- _Aufgabenstellung_: Wie viel Geld sieht die amtliche Bemessung des Regelsatzes laut dem Ausgangstext für einen ganzen Monat für Bildung vor?

- _Ausgangstext_:

Statistisches Bundesamt Offiziell galten 15,8 Prozent der Bundesbürger im Jahr 2021 als armutsgefährdet – rund 13 Millionen Menschen. Als von Armut bedroht gilt, wer weniger als 60 Prozent des mittleren Einkommens zur Verfügung hat. (taz)
Andreas Wertheim ist beileibe kein Einzelfall. Er ist einer von 13,8 Millionen Menschen, die laut dem letzten Armutsbericht des Paritätischen Wohlfahrtsverbands bundesweit von Armut betroffen sind, also weniger als 60 Prozent des Durchschnittseinkommens zur Verfügung haben. 2012 hat ein Amt Wertheim wegen seiner Depression als dauerhaft arbeitsunfähig und als zu 50 Grad schwerbehindert eingestuft. Da war er gerade 38 Jahre alt, seither bezieht er Erwerbsminderungsrente, welche das Sozialamt auf den Regelsatz der Grundsicherung aufstockt.
Von Grundsicherung zu leben, das bedeutet, jeden Monat mit 449 Euro auszukommen. Das sind täglich etwa 5 Euro für Essen und nicht mehr als 17 Euro monatlich für Gesundheit. Für Bildung sieht die amtliche Bemessung des Regelsatzes für einen ganzen Monat gerade einmal 1,62 Euro vor. „Ein Hohn“, findet Wertheim.
Nächstes Jahr, wenn Hartz IV Bürgergeld heißen soll, wird der Regelsatz auf 502 Euro erhöht. Auch das wird die enormen Preissteigerungen, mit denen in Zeiten von Inflation und Energiekrise längst nicht nur armutsbetroffene Menschen konfrontiert sind, aber kaum ausgleichen können. „Auch vor Corona war nicht alles einfach, aber es ging schon irgendwie“, sagt Wertheim. „Ich esse inzwischen fast nur noch Nudeln mit Tomatensoße oder eine Dose Erbsensuppe.“ Früher hätte er sich auch mal einen Kuchen backen können, das sei immer ein „kleines Highlight für die Seele“ gewesen. Sich das nicht mehr leisten zu können, das schmerzt ihn.
Schon länger will Wertheim seine Situation nicht mehr einfach hinnehmen. Privat beginnt er an einer Petition zu schreiben, welche die Situation von Menschen mit Erwerbsminderungsrende anklagen soll. Bei der Recherche stößt er dann auf den Twitter-Hashtag #Ichbinarmutsbetroffen. Seit Mai diesen Jahres teilen Menschen dort ihre Armutserfahrungen. Sie berichten von Existenzängsten, Überlebensstrategien und klagen eine Berichterstattung an, die Armut als individuelles Versagen darstellt. Also habe er sich bei Twitter angemeldet. „Um mitreden zu können, zu schauen, wie ich meinen Beitrag leisten kann, damit sich was ändert“, sagt er.

- _Die Daten_:
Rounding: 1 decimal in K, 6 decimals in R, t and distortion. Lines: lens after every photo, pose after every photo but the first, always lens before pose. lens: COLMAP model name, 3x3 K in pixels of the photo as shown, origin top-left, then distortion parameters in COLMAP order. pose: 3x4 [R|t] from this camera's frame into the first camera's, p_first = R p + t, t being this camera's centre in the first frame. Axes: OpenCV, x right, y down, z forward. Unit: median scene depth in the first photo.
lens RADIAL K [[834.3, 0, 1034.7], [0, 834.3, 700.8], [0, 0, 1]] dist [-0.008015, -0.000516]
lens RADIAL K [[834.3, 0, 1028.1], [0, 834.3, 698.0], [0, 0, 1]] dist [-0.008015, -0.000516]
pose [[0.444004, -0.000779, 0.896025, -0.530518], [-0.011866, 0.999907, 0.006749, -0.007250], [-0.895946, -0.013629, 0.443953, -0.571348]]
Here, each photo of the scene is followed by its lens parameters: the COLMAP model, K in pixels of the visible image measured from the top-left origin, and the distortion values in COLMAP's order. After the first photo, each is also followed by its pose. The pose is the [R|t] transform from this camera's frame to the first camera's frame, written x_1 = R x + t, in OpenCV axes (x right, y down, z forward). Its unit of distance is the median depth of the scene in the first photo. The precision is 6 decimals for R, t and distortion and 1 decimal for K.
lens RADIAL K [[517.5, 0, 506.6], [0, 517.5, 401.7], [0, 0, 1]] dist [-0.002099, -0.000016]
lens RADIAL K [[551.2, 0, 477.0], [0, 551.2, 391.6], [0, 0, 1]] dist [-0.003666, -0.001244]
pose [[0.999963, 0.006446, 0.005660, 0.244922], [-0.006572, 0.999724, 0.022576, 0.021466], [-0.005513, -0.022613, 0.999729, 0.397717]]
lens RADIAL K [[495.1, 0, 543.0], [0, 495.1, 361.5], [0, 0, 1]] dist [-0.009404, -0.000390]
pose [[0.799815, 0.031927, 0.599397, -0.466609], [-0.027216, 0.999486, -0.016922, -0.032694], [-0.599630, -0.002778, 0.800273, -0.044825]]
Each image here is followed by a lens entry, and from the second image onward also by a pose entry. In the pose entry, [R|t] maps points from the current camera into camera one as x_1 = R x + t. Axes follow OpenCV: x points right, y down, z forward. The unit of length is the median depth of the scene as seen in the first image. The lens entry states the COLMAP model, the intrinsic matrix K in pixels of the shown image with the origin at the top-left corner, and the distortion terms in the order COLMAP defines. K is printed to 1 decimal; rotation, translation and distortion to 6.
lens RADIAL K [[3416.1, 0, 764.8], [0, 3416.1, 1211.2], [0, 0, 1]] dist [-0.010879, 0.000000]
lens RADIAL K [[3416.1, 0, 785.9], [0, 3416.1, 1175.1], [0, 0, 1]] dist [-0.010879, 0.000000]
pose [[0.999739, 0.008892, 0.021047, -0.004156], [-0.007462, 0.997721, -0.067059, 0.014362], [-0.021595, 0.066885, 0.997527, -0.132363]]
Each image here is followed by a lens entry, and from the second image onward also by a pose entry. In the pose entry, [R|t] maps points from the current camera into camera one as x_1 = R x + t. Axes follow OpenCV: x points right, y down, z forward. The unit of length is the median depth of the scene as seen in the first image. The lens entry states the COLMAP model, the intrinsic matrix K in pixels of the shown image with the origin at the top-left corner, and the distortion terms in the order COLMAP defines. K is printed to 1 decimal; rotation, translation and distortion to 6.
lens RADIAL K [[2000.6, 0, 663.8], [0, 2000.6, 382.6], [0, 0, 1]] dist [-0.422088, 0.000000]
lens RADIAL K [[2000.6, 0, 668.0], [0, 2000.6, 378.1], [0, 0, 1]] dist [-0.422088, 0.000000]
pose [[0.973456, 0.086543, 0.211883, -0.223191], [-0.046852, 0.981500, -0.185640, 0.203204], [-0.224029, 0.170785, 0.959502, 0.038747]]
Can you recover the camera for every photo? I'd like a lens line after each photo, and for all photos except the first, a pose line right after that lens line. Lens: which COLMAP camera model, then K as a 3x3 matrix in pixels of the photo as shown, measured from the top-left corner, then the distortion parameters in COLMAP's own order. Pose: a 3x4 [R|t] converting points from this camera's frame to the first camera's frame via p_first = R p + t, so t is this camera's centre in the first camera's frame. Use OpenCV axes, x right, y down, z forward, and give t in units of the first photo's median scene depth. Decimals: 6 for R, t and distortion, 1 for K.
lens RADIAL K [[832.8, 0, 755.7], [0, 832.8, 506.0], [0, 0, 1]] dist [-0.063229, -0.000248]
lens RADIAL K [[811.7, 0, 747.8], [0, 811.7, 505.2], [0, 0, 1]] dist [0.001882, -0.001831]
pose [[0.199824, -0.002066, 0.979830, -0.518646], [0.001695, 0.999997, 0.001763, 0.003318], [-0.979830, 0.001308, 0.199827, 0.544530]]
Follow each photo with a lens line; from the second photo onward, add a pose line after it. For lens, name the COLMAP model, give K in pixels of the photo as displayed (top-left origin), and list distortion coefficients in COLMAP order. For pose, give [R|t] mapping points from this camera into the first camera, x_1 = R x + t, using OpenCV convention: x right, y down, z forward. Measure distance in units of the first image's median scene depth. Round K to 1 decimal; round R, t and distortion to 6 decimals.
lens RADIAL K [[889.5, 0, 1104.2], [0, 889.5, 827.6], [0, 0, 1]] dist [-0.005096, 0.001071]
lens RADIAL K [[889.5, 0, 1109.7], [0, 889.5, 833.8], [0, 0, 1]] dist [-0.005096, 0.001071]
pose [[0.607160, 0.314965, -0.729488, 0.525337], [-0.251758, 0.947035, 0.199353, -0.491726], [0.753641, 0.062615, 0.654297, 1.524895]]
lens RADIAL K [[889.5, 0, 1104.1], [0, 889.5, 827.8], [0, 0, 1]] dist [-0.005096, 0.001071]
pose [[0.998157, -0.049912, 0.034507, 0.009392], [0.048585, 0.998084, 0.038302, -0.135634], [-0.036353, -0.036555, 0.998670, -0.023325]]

- _Antwortfeld_: 1,62 Euro.